En juillet 1981, quand éclate aux Minguettes, dans le quartier de Monmousseau, la première grande émeute urbaine que la France a connue, Guy Fischer est Premier adjoint au maire. Il est en première ligne face aux revendications des jeunes. Ces quelques semaines ont profondément marqué sa vie politique. Interview.– Lorsque l’on évoque les violences de 1981 sur le plateau des Minguettes, on a l’impression que l’équipe municipale a été dépassée par l’ampleur des événements. Est-ce votre sentiment ?
L’année 1981 est une année de très fortes tensions. Il faut se replacer dans le contexte. Le maire, Marcel Houël, ne comprenait pas la révolte d’une partie des jeunes du plateau des Minguettes. Le plateau, c’était son œuvre, il en avait été le bâtisseur ! Pour lui, il était extrêmement douloureux de voir ces affrontements, qui lui paraissaient être une véritable attaque personnelle. D’où une incompréhension terrible entre les jeunes, qui ont l’impression de ne pas être écoutés, et le maire, qui ne voit pas les véritables motivations de ces habitants.
– Vous étiez le premier adjoint de Marcel Houël. Comment avez-vous vécu cette période de fortes tensions ?

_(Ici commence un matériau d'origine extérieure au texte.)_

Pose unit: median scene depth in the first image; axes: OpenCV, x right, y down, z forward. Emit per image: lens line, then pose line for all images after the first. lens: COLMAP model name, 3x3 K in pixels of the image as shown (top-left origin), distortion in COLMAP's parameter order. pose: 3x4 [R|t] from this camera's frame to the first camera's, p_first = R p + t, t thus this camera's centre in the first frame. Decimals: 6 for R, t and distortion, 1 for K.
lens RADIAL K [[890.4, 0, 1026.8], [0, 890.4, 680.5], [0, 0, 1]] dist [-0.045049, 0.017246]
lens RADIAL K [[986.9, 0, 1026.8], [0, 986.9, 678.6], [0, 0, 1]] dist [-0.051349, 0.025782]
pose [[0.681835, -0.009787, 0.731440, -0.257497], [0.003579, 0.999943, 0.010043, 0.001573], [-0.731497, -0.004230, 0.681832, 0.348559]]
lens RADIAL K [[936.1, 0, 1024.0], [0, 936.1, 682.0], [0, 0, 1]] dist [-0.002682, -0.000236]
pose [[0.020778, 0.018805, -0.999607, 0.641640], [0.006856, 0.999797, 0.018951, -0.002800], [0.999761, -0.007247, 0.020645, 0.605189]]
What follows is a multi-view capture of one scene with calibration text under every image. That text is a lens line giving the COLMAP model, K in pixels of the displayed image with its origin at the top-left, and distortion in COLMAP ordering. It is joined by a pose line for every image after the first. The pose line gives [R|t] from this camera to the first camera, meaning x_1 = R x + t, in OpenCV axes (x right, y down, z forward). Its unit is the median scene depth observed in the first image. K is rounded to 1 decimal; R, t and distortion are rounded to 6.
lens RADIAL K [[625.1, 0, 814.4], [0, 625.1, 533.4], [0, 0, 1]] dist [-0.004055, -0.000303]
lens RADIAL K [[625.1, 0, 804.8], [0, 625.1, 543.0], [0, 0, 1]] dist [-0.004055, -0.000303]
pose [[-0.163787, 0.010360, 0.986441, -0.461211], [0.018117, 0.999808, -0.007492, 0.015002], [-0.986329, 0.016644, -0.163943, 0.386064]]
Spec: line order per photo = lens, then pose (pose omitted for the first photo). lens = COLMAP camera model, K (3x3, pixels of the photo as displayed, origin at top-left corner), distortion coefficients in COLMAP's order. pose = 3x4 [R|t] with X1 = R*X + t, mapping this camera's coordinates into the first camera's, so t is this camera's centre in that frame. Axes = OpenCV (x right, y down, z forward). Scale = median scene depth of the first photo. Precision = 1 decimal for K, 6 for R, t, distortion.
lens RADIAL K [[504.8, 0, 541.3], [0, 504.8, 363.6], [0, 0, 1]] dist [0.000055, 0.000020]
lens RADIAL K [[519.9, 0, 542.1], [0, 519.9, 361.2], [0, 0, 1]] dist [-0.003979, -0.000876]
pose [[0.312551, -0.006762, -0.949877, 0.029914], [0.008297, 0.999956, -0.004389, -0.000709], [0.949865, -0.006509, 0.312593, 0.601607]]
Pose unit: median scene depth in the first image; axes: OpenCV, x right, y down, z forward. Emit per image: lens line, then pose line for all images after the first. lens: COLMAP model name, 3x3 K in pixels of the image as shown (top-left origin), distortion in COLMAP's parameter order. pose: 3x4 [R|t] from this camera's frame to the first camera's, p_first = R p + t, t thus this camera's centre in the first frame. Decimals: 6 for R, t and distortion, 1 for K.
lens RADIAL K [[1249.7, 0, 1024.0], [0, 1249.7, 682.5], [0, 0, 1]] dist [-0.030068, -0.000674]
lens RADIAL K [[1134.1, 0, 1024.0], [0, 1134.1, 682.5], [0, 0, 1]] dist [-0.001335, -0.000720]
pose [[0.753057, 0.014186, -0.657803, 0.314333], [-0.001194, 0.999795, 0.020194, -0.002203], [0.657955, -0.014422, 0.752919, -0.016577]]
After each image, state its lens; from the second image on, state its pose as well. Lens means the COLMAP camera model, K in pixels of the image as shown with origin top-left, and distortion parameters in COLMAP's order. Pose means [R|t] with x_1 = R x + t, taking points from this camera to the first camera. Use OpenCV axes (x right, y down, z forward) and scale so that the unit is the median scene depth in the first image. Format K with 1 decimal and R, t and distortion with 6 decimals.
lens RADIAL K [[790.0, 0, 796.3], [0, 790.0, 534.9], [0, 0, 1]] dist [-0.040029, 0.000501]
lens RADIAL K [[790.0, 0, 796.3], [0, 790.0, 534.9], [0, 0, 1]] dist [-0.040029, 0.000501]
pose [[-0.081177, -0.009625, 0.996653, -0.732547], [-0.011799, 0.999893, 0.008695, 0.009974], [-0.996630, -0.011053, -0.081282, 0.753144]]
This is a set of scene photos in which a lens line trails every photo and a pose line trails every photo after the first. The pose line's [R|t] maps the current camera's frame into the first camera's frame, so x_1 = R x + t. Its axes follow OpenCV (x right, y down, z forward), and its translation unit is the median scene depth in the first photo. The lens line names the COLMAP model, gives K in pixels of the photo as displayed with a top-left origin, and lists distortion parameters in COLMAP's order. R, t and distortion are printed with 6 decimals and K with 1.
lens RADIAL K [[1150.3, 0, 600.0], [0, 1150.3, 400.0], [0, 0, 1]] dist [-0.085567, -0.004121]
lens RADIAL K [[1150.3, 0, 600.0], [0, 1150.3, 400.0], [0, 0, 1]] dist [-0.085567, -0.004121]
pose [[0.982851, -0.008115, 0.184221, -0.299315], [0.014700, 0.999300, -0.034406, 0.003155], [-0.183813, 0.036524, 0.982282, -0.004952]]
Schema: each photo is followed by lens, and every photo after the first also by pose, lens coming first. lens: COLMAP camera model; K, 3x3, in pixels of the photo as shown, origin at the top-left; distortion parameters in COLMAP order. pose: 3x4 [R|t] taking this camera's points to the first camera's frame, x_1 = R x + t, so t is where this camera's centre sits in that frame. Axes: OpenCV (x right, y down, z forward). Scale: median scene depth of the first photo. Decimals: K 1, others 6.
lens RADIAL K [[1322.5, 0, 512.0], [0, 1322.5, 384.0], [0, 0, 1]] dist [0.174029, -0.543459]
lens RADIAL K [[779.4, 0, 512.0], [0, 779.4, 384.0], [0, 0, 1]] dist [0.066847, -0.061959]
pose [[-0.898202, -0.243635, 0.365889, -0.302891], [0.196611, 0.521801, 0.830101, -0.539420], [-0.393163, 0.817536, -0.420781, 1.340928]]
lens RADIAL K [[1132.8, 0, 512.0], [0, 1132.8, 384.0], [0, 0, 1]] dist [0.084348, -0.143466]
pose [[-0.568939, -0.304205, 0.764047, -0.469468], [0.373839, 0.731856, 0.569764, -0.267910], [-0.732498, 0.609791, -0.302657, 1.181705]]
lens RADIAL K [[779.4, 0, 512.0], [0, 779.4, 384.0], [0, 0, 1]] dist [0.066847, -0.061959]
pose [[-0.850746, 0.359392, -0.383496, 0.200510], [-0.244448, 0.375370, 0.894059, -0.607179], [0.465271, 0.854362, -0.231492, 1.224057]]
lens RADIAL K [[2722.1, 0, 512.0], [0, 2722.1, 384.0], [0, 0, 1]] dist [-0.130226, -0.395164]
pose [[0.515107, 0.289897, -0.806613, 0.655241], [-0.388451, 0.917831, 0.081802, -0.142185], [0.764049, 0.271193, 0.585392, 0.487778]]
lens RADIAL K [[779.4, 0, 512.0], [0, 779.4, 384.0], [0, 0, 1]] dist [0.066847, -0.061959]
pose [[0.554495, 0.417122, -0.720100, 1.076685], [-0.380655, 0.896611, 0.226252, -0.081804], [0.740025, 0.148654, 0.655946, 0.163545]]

Cela a été la période la plus difficile de ma vie politique. Il a par exemple fallu que je préside un conseil municipal extraordinaire à la Maison du peuple, en l’absence du maire. De par ma position de premier adjoint, j’étais constamment sur le devant de la scène, en première ligne face aux revendications de ces habitants.
C’était difficile aussi, parce que je ne partageais pas complètement l’analyse que Marcel Houël faisait de la situation. Il vivait ces affrontements comme une injustice, un manque de reconnaissance de l’action municipale qu’il avait menée. Mon analyse, qui n’était pas suivie par une partie de la majorité municipale, était qu’il fallait prendre au sérieux les difficultés de ces jeunes vivant dans les grands ensembles. Il y avait, pour ces populations, un fort sentiment de discrimination. Ayant été, par le passé, instituteur sur le plateau, j’avais déjà senti cela. Vingt ans plus tôt, il avait fallu construire vite, pour beaucoup de gens, dans des endroits excentrés. Petit à petit, ceux qui avaient du pouvoir d’achat sont partis, mettant fin à la mixité sociale de ces quartiers, donnant naissance aux problèmes de xénophobie.
– Trente ans sont passés et les Minguettes ont bien changé. La réurbanisation du quartier a été une des réponses aux problèmes de la ZUP. Était-ce selon vous la bonne façon d’aborder ces problématiques ?
En terme d’urbanisme, de très nombreuses choses ont été faites, effectivement. Mais cela ne peut pas tout régler, et cela n’a pas tout réglé. Le problème fondamental, c’est l’accès à l’emploi, à l’éducation, aux études, à des logements décents, aux formations. Or, nous vivons dans une France de plus en plus inégalitaire. On continue à stigmatiser une population immigrée, qui serait source de tous les maux du pays. Ce genre de considérations ne fait rien avancer. Les jeunes, en particulier dans ces quartiers, ont besoin d’entendre autre chose de la part de leurs représentants.